For Windows, simply double click on ApicoAMP_GUI.py or open a command prompt, change directories to the location of ApicoAMP, and type:
Launching ApicoAMP from command line: Please refer to the section entitled "ApicoAMP - command line"
Instructions for using ApicoAMP GUI
Set the 'Vote count' parameter. ApicoAMP needs one parameter to be set by the user, which is called 'Vote count'. This parameter can be set between 6 and 10, inclusive. ApicoAMP, is essentially an ensemble classifier where 10 classifiers vote on a protein sequence. By setting the vote count parameter to, let's say 8, you are saying that you want to see a protein sequence predicted as positive if it got 8 or more positive votes from these ensembles. The bigger this parameter is, the stringent ApicoAMP will get at predicting a protein as positive.
Copy-paste FASTA formatted protein sequences to the text box, or import a FASTA formatted file by selecting the "Import sequences from fasta file" option. NOTE: exampleFasta directory contains some FASTA formatted files that can be used for testing ApicoAMP.
IMPORTANT NOTE: ApicoAMP make use of predicted TM topology of a given protein sequence for calculating certain features that are used in prediction. ApicoAMP also uses GO terms associated with given protein sequence. All these external knowledge that we make use of are accessible to ApicoAMP, only if you provide appropriate protein ids in addition to the protein sequences.
Since we used EupathDB for GO term extraction, we need you to provide EupathDb ids of proteins in the description line of the fasta formatted protein sequence files.
Here is an example fasta formatted sequence (that contains protein id in description line):
>BBOV_IV007730 MEIPAAASDLSNLDDHYVRSDDEVRDTTLIGRSRRCCVGKKTMWIVLLGTAILTAAITSG IILLVTSLSGSKAKPSGGVKHIGKFDGLNRADCHVSPETFAELSSMAHLGEINVSDPAEI VKYMDFTRMAKKFDRKYDTVAERHTAFLNFRRNHDIVKSHEHNKAATYTKDLNHFFDKDI KAVAAKLLHKIDVYNESNISVTPTDTTATKENQPIYATLKNYSVSAGYPPIGSKVNFEDI DWRRADAVTPVKDQGMCGSCWAFAAVGSVESLLKRQKTDVRLSEQELVSCQLGNQGCNGG YSDYALNYIKFNGIHRSEEWPYLAADGKCVAHDGTKYYIKGYHAAKGRSVANQLLVMGPT VVYIAVSEDLMHYSGGVFNGECSDSELNHAVLLVGEGYDSALKKRYWLLKNSWGTSWGED GYFRLERTNTPTDKCGVLSYGYVPY
- Click "Run ApicoAMP" button to see the predictions along with some extra information on the prediction. You'll encounter the following predictions on the second column: non-ApicoATMP, ApicoATMP, noTM, unknownId. First two are self-explanatory. noTM means that the sequence is predicted (by TMHMM) to contain no Transmembrane(TM) region, which makes ApicoAMP not applicable, since it exclusively predicts TM containing apicoplast targeted proteins. unknownId means that this id is not familiar to us, therefore we couldn't find TM-topology information for the given sequence.
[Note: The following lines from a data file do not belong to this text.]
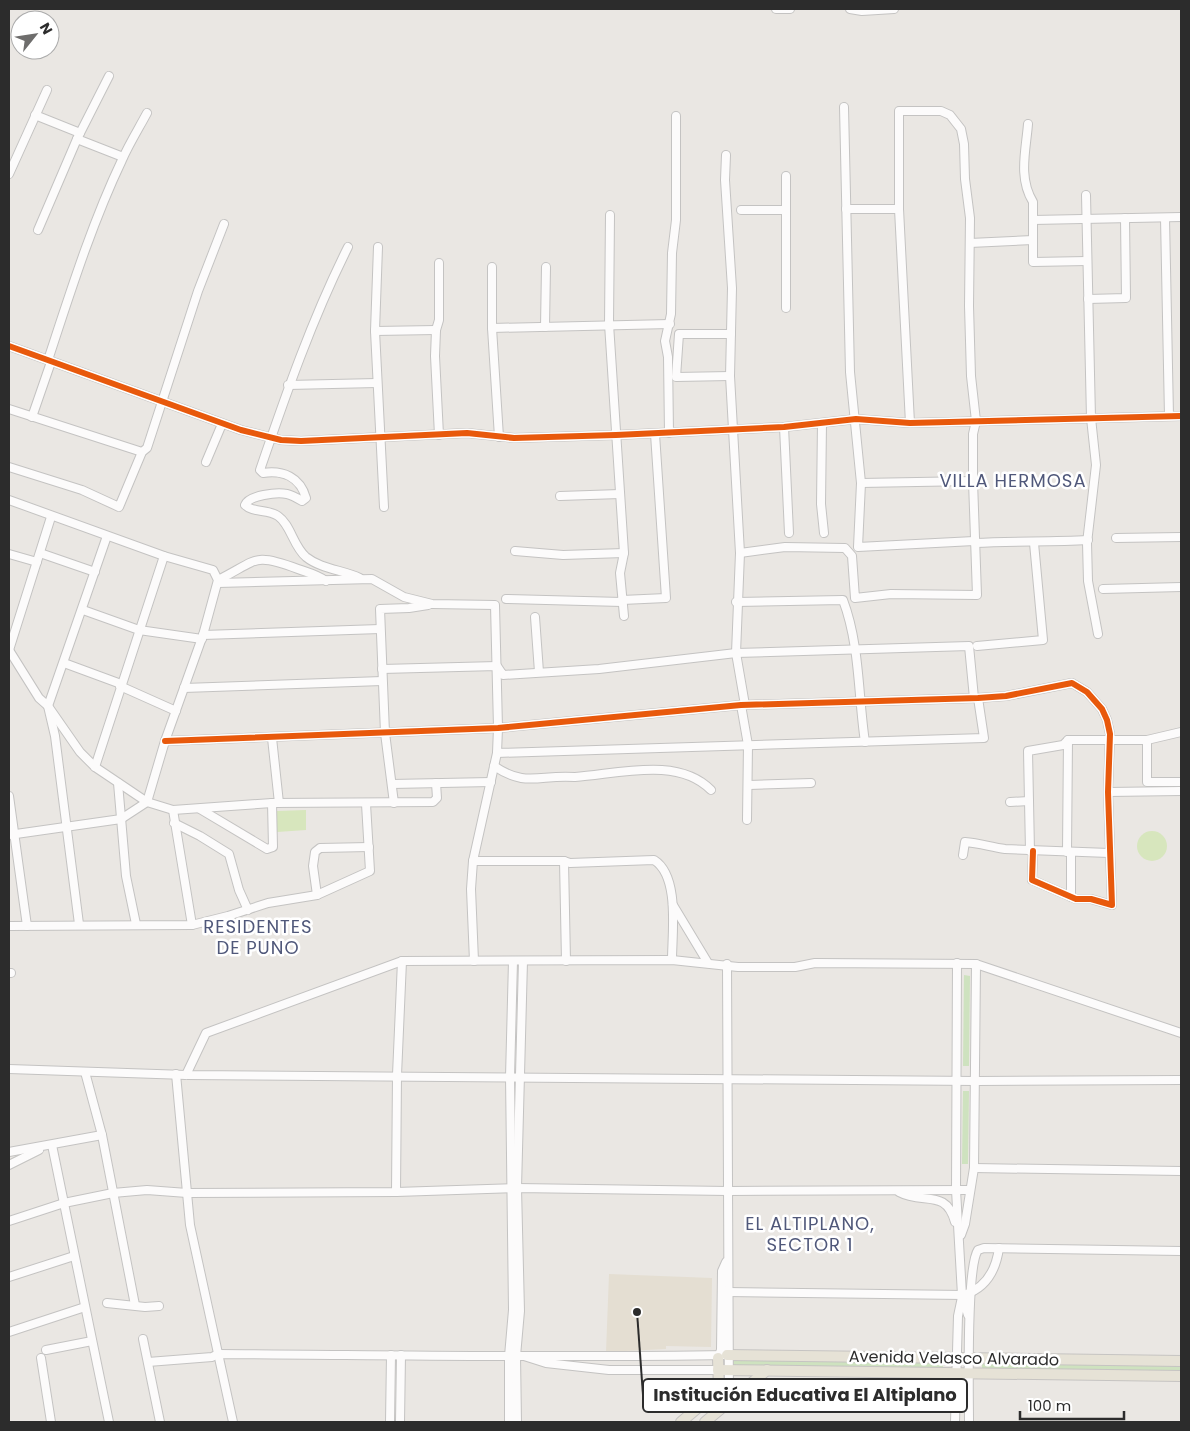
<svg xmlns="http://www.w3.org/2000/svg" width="1190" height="1431" viewBox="0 0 1190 1431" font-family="Poppins,sans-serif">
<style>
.education{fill:#e4ded2}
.green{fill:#cee2bf}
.pitch{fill:#d7e6bd}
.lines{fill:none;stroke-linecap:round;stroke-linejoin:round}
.minor-casing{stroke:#c4c3c2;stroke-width:10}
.major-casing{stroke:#c6c4c2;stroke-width:12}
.minor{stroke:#fcfbfb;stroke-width:8}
.major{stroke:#e6e2d6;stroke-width:10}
.cycleway-casing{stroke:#fff;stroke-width:9}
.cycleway{stroke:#e8590c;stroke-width:6}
.labels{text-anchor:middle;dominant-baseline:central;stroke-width:5;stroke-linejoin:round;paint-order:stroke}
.street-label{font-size:16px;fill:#2c2c2c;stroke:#fff}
.neighbourhood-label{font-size:18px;letter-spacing:1px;fill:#50587a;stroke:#fff}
.leader{fill:none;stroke:#2c2c2c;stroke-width:2}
.callout-dot{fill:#2c2c2c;stroke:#fff;stroke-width:2}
.callout{fill:#fff;stroke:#2c2c2c;stroke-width:2}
.callout-label{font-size:18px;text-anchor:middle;font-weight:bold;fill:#2c2c2c}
</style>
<rect width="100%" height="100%" fill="#eae7e3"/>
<!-- education -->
<path class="education" d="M 609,1274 L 712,1278 L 711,1347 L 666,1346 L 666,1349 L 606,1352 Z"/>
<!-- green -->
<g class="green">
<path d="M 964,975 L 970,976 L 969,1066 L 963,1066 Z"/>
<path d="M 963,1091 L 969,1091 L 968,1164 L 962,1164 Z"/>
<path d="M 732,1360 L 943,1361 L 943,1369 L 733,1365 Z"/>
<path d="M 982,1362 L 1181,1365 L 1181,1372 L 982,1369 Z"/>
</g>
<!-- pitch -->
<g class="pitch">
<path d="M 306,810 L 306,830 L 277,832 L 277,811 Z"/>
<circle cx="1152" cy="846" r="15"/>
</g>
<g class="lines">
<!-- minor casing -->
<g class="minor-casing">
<g id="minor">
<path d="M 776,9 L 790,9"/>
<path d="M 850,9 L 862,11 L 894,9"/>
<path d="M 844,107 L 850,372 L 861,483 L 858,547 L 974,541"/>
<path d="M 35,115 L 80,133"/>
<path d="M 1028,124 C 1026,150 1018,178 1033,202 L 1033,262 L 1087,261"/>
<path d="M 77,139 L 123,157"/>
<path d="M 726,155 L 725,180 L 732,288 L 730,376 L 740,553 L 736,653 L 745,705"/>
<path d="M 9,174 L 47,90"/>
<path d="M 786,176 L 786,308"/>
<path d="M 1086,195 L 1091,418 L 1096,465 L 1087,543 L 1088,581 L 1098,634"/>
<path d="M 846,209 L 899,209"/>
<path d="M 741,210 L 786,210"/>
<path d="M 610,215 L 609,324 L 624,553 L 620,573 L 624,616"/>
<path d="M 1165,218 L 1169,416"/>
<path d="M 1033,220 L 1181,217"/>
<path d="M 38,230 L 77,139 L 109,76"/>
<path d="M 970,243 L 1033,240"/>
<path d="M 348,247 C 312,319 286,394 260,470 L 263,473 C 283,470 300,477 306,498 L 302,501 C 297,498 292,495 287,494 C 277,492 249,495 245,505 C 253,513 268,509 278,516 C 291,525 293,546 306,557 C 321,569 343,570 360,578"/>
<path d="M 378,247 L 375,331 L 384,507"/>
<path d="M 492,267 L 492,328 L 499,437"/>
<path d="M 1088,299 L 1126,298 L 1125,218"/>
<path d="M 545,327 L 546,267"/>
<path d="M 492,328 L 670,324"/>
<path d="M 375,331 L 436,330"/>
<path d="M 9,346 L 241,430 L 281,440 L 301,441 L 467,433 L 514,438 L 616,435 L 784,427 L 856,419 L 910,423 L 1181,416"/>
<path d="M 48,360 C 70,293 92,223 122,160 C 129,144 139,128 147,113"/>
<path d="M 730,376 L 676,377 L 679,334 L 731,334"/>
<path d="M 288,385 L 377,383"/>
<path d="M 9,409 L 142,452"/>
<path d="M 32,417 L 51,362"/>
<path d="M 822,423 L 821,504 L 824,533"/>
<path d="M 784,427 L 789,533"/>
<path d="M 669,433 L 668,357 L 665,341 L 671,314 L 672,253 L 676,220 L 676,116"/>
<path d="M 439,435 L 435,356 L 436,330 L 439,320 L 439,263"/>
<path d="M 206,462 L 222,424"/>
<path d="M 9,467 L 82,490 L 119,507 L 142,452 L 147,448 L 198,291 L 224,224"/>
<path d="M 861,483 L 973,481"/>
<path d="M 560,496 L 620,494"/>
<path d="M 9,500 L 164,556 L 213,570 L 218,580 L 203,635 L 165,741 L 147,802 L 121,819 L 9,835"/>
<path d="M 1116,538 L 1181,537"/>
<path d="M 975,543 C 1013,541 1050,542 1088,540"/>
<path d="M 515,551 L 563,555 L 624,553"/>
<path d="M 40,553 L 95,572"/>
<path d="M 740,553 L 785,547 L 845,548 L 852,556 L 855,598 L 891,594 L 977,595 L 973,481 L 973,434 L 976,421 L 971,376 L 969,306 L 970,218 L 965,179 L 964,144 L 961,129 L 950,115 L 941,111 L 899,111 L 899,209 L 910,423"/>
<path d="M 9,554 L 37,562"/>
<path d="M 218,580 C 258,560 253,552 298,569 C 309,573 316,574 326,581"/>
<path d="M 218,583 L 372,579 L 404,597 L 432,604 L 495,605 L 498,728 L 497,753 L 473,861 L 471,889 L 474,961"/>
<path d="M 1103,589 L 1181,587"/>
<path d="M 506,599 L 622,602"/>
<path d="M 622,600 L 666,598 L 655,434"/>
<path d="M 736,602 L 843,600 C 860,645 858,695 865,742"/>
<path d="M 83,610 L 139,630 L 202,639"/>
<path d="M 535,617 L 539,672"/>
<path d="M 203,635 L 380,629"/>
<path d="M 977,646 L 1043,640 L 1034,543"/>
<path d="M 9,650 L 39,698 L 48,706 L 80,752 L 95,767 L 147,802 L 173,810 L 272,803 L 433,802 L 437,798 L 436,783"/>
<path d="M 9,650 L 51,517"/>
<path d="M 64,663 L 121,684"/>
<path d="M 382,669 L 497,666 L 503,675 L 599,669 L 736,653 L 969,646 L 974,698"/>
<path d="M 120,686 L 176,711"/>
<path d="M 184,688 L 382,681"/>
<path d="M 741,705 L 748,745 L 747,820"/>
<path d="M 272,738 L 279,803"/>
<path d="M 1147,740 L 1147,782 L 1181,782"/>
<path d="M 165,741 L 498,728 L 741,705 L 978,698 L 1006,696 L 1072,683 L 1087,692 L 1102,709 L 1107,720 L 1110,734 L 1108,792 L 1112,905 L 1091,899 L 1076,899 L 1032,880 L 1033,851"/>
<path d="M 497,753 L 984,738 L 978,698"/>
<path d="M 494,766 C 526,788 540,774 575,777 C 618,774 678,756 711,790"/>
<path d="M 95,767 L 164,556"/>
<path d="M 118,783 L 126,876 L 136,924"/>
<path d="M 392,784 L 491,782"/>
<path d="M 749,785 L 811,783"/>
<path d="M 1108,792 L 1181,791"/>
<path d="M 9,796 L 27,926"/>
<path d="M 1010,802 L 1029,801"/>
<path d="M 394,803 L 385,733 L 380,609 L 409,608 L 428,605"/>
<path d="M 200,809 L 267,849 L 273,847 L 272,803"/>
<path d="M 173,810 L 192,925"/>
<path d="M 174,823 L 200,836 L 229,854 L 239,890 L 248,910"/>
<path d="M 1030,851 L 1028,751 L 1063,745 L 1068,740 L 1147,740 L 1181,732"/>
<path d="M 1067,852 L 1068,740"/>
<path d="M 1071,852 L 1071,897"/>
<path d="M 963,855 L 965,842 C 979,843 991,847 1005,849 L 1109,853"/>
<path d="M 473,861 L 564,861 L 570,863 L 654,860 C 680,876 672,933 672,960"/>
<path d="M 564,861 L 566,961"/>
<path d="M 317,895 L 313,866 L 315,852 L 320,848 L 369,847"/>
<path d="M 673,905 L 708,963"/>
<path d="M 79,924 L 55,736 L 48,706 L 107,536"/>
<path d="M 9,926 L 192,925 L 228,916 L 268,903 L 317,895 L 370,871 L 366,804"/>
<path d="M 957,963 L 956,1190 L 962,1295 L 968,1315"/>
<path d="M 727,964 L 729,1403"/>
<path d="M 9,973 L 11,973"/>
<path d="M 9,1069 L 186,1075 L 976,1081 L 1181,1080"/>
<path d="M 85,1072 L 102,1135 L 135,1305"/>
<path d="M 176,1074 L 190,1225 L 233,1422"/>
<path d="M 186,1075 L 206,1033 L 402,961 L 672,960 L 738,967 L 795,967 L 815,963 L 976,964 L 1181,1033"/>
<path d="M 52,1145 L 109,1422"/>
<path d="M 9,1152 L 102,1135"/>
<path d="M 9,1165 L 39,1150"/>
<path d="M 974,1168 L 1181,1171"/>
<path d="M 396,1192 L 397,1075 L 402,961"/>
<path d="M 899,1192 C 923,1205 946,1188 955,1222"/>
<path d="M 9,1221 L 64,1203 L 113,1193 L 147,1190 L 187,1193 L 396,1192 L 517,1188 L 728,1191 L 970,1190"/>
<path d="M 961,1235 L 965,1224 L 974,1168 L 976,964"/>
<path d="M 9,1277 L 74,1256"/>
<path d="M 727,1292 L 964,1295 C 986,1288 996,1270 999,1248"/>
<path d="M 107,1303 L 145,1307 L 159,1306"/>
<path d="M 9,1332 L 85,1307"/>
<path d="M 143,1339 L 160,1422"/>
<path d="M 46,1350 L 92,1341"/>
<path d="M 524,1356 L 546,1363 L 609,1370 L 718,1370"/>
<path d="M 41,1358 L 51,1422"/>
<path d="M 718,1358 L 721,1350 L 722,1271 L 726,1262"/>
<path d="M 148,1362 L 212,1357 L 218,1354 C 388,1355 557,1358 727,1355"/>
<path d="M 712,1398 L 715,1402 L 716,1413"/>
<path d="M 390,1422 L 391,1355"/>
<path d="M 400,1422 L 401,1355"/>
<path d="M 509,1422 L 509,1356 L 513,1310 L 510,1077 L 513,961"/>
<path d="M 517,1422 L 516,1356 L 520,1311 L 517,1188 L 523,961"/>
<path d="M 955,1422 L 958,1316 L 962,1297"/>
<path d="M 969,1422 C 969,1394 966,1267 978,1250 L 984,1248 L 1181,1251"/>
</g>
</g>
<!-- major casing -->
<g class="major-casing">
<g id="major">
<path d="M 727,1355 L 1181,1361"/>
<path d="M 718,1370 L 1181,1376"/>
<path d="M 681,1422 L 719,1390 L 718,1358"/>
<path d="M 705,1422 L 767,1370"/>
</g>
</g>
<!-- minor -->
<use href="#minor" class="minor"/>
<!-- major -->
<use href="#major" class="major"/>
<!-- cycleway casing -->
<g class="cycleway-casing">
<g id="cycleway">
<path d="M 9,346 L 241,430 L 281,440 L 301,441 L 467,433 L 514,438 L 616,435 L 784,427 L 856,419 L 910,423 L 1181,416"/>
<path d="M 165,741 L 498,728 L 741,705 L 978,698 L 1006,696 L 1072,683 L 1087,692 L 1102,709 L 1107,720 L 1110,734 L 1108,792 L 1112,905 L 1091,899 L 1076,899 L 1032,880 L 1033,851"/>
</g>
</g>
<!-- cycleway -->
<use href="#cycleway" class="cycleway"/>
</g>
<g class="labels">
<!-- street labels -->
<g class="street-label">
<text transform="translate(954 1358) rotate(1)">Avenida Velasco Alvarado</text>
</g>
<!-- neighbourhood labels -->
<g class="neighbourhood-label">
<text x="1013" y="480">VILLA HERMOSA</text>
<text x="258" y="926">RESIDENTES<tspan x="258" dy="21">DE PUNO</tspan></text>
<text x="810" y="1223">EL ALTIPLANO,<tspan x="810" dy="21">SECTOR 1</tspan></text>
</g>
</g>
<!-- callouts -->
<path class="leader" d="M637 1312L643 1395"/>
<circle class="callout-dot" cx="637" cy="1312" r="5"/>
<rect class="callout" x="643" y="1379" width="324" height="33" rx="5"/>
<g class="callout-label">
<text x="805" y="1401">Institución Educativa El Altiplano</text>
</g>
<!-- border -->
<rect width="1190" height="1431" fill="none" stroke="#2c2c2c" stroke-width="20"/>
<!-- north arrow -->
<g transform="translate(35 35) rotate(60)"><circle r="24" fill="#ffffff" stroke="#ababab"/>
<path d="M0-4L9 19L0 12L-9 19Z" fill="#6e6d6c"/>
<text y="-8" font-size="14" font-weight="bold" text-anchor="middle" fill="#2c2c2c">N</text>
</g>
<!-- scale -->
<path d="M1020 1411v8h104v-8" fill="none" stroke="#2c2c2c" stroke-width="2.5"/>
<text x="1028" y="1411" font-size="15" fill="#2c2c2c" stroke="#ffffff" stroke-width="4" paint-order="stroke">100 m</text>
</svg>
Third column tells you about the vote count the corresponding protein received and the last column gives you information on the GO Classifier Result. In addition to the labels we talked above, GO-classifier might output "noGO", meaning there are no GO terms associated with the given id.
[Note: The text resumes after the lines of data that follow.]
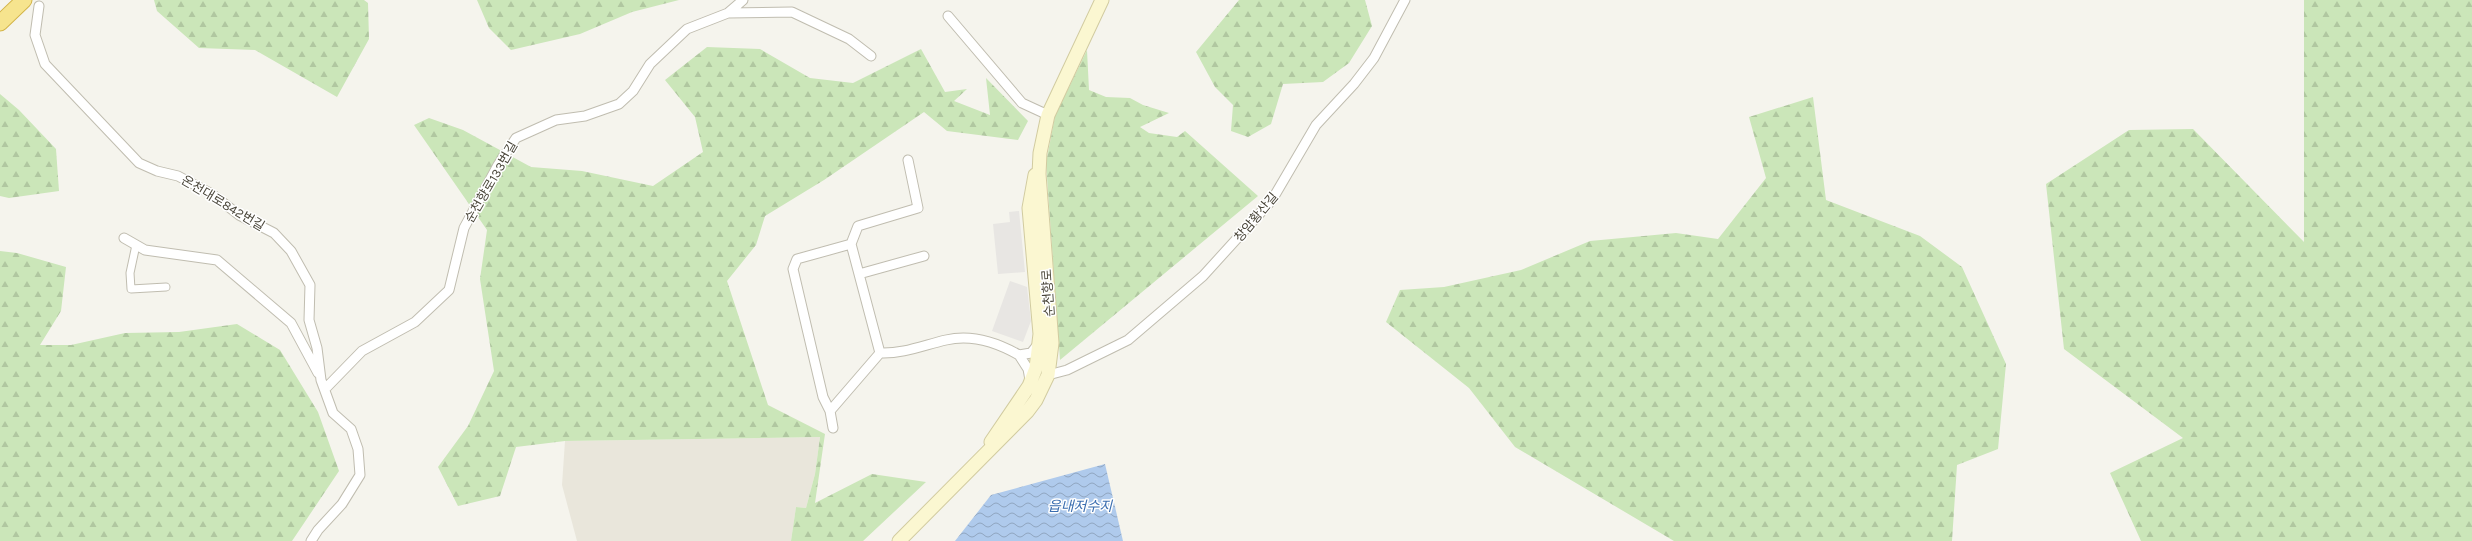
<svg xmlns="http://www.w3.org/2000/svg" width="2472" height="541" font-family="Karla,'Noto Sans KR',sans-serif">
  <style>
    .residential { fill: #e9e6db }
    .forest { fill: url(#forest-firs) }
    .parking { fill: #e8e6e3 }
    .water { fill: url(#water-waves) }
    .lines { fill: none; stroke-linecap: round; stroke-linejoin: round }
    .pedestrian-casing { stroke: #c0bdb0; stroke-width: 9 }
    .minor-casing { stroke: #c0bdb0; stroke-width: 11 }
    .secondary-casing { stroke: #d1cba0; stroke-width: 15 }
    .trunk-casing { stroke: #d3b449; stroke-width: 17 }
    .pedestrian { stroke: #fff; stroke-width: 7 }
    .minor { stroke: #fff; stroke-width: 9 }
    .secondary { stroke: #fbf7d1; stroke-width: 13 }
    .trunk { stroke: #f6e48e; stroke-width: 15 }
    .labels { text-anchor: middle; dominant-baseline: central; stroke-width: 3; stroke-linejoin: round; paint-order: stroke }
    .street-label { font-size: 13px; fill: #4a463a; stroke: #fff }
    .water-label { font-size: 14px; font-style: italic; fill: #3a6daf; stroke: #fff }
  </style>
  <defs>
    <pattern id="forest-firs" width="22" height="20" patternUnits="userSpaceOnUse"><rect width="22" height="20" fill="#cbe6b9"/><path d="M5 1l3.5 6h-7zM16 11l3.5 6h-7z" fill="#b0c7a0"/></pattern>
    <pattern id="water-waves" width="16" height="10" patternUnits="userSpaceOnUse"><rect width="16" height="10" fill="#afcaec"/><path d="M0 5q4-4 8 0t8 0" fill="none" stroke="#90a6c0"/></pattern>
  </defs>
  <rect width="100%" height="100%" fill="#f5f4ed"/>
  <path class="residential" d="M820 437 815 474 806 508 796 507 791 541H577L562 485 565 441Z"/>
  <path class="forest" d="M154 0H364L368 3 369 39 337 97 255 50 199 48 157 11Z
    M477 0H679L632 12 580 34 511 50 489 28Z
    M1239 0H1365L1372 26 1349 63 1323 82 1283 84 1271 124 1248 137 1231 131 1233 105 1215 87 1196 52Z
    M2304 0H2472V541H2141L2110 473 2183 438 2064 349 2046 184 2129 130 2193 129 2304 242Z
    M707 47 760 49 810 78 853 83 921 49 945 92 967 89 954 101 990 115 986 78 1028 121 1018 140 947 131 924 112 824 180 765 216 756 245 727 281 768 405 825 434 815 503 872 474 926 482 863 541H791L796 507 806 508 815 474 820 437 565 441 516 447 500 496 458 506 438 467 468 426 494 371 480 279 487 230 414 125 429 118 463 130 531 167 582 171 653 186 703 152 695 117 665 80Z
    M1087 50 1089 90 1106 97 1130 98 1143 105 1169 113 1140 127 1149 133 1177 137 1185 131 1258 196 1060 360 1046 163 1055 116Z
    M0 94 19 110 56 149 59 191 9 198 0 196Z
    M1813 97 1826 200 1920 236 1962 267 2006 364 1998 449 1957 465 1952 541H1674L1515 447 1469 388 1386 322 1400 290 1444 287 1521 270 1590 241 1676 233 1718 239 1766 178 1749 117Z
    M0 251 17 253 66 267 61 311 40 345H71L125 333 179 332 237 324 280 350 318 412 339 471 292 541H0Z"/>
  <path class="parking" d="M1019 211 1025 272 998 274 993 224 1010 222 1009 212Z
    M1010 281 1027 287 1031 321 1023 342 992 331Z"/>
  <path class="water" d="M1105 464 1123 541H955L991 495Z"/>
  <g class="lines">
    <defs>
      <path id="pedestrian" d="M136 245 130 273 131 289 166 287"/>
      <path id="minor" d="M39 6 35 35 45 64 139 163 157 171 178 176 212 194 239 215 274 233 291 251 310 285 309 320 317 348 321 380 333 413 351 429 358 449 360 475 342 504 318 530 311 541
        M728 13 792 12 849 39 871 56
        M948 16 1022 103 1048 115
        M124 238 145 250 217 260 291 323 318 373
        M851 244 858 226 918 208 908 160
        M859 274 924 256
        M1048 375 1067 370 1128 340 1203 276 1272 200 1316 125 1354 84 1374 58 1405 0
        M1030 380 1028 369 1019 355 1031 353 1039 343
        M325 389 362 351 415 322 449 290 464 228 498 165 516 138 556 120 585 116 619 104 633 91 650 64 687 29 728 13 743 0
        M830 411 823 397 793 269 797 259 851 244 880 353
        M833 428 830 411 880 353C903 354 924 345 946 340 971 334 998 343 1019 355"/>
      <path id="secondary" d="M991 442 1029 386 1036 368 1040 334 1029 208 1035 175
        M899 541 1027 412 1036 400 1048 375 1052 343 1039 174 1040 153 1048 115 1102 0"/>
      <path id="trunk" d="M0 23 24 0"/>
    </defs>
    <use href="#pedestrian" class="pedestrian-casing"/>
    <use href="#minor" class="minor-casing"/>
    <use href="#secondary" class="secondary-casing"/>
    <use href="#trunk" class="trunk-casing"/>
    <use href="#pedestrian" class="pedestrian"/>
    <use href="#minor" class="minor"/>
    <use href="#secondary" class="secondary"/>
    <use href="#trunk" class="trunk"/>
  </g>
  <g class="labels">
    <g class="street-label">
      <text transform="translate(491 182) rotate(-60)">순천향로133번길</text>
      <text transform="translate(223 203) rotate(31)">온천대로842번길</text>
      <text transform="translate(1256 217) rotate(-50)">창암황산길</text>
      <text transform="translate(1048 293) rotate(-94)">순천향로</text>
    </g>
    <g class="water-label">
      <text x="1080" y="506">읍내저수지</text>
    </g>
  </g>
</svg>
Optional: Save predictions to a file.
Click "Enter new data" button to enter new data. Note: Clicking this button enables the use of the rest of the form that is disabled after prediction results are displayed.
ApicoAMP - command line
*Usage:* ApicoAMP_CL.py -f FASTA_FILE -o OUT_FILE [-v VOTE_THRESHOLD] *Options:* -h, --help show this help message and exit -f FILE, --fastaFile=FILE Read FASTA formatted sequences from FILE. -o FILE, --outputFile=FILE Write output to FILE. -v THRESHOLD, --voteThreshold=THRESHOLD THRESHOLD number of ensembles (out of 10) need to vote positive for a sequence to be predicted as positive. [default: 10]
Please cite the following paper if you are using this tool:
Cilingir, Gokcen, Audrey OT Lau, and Shira L. Broschat. "ApicoAMP: The first computational model for identifying apicoplast-targeted transmembrane proteins in Apicomplexa." Journal of microbiological methods 95.3 (2013): 313-319.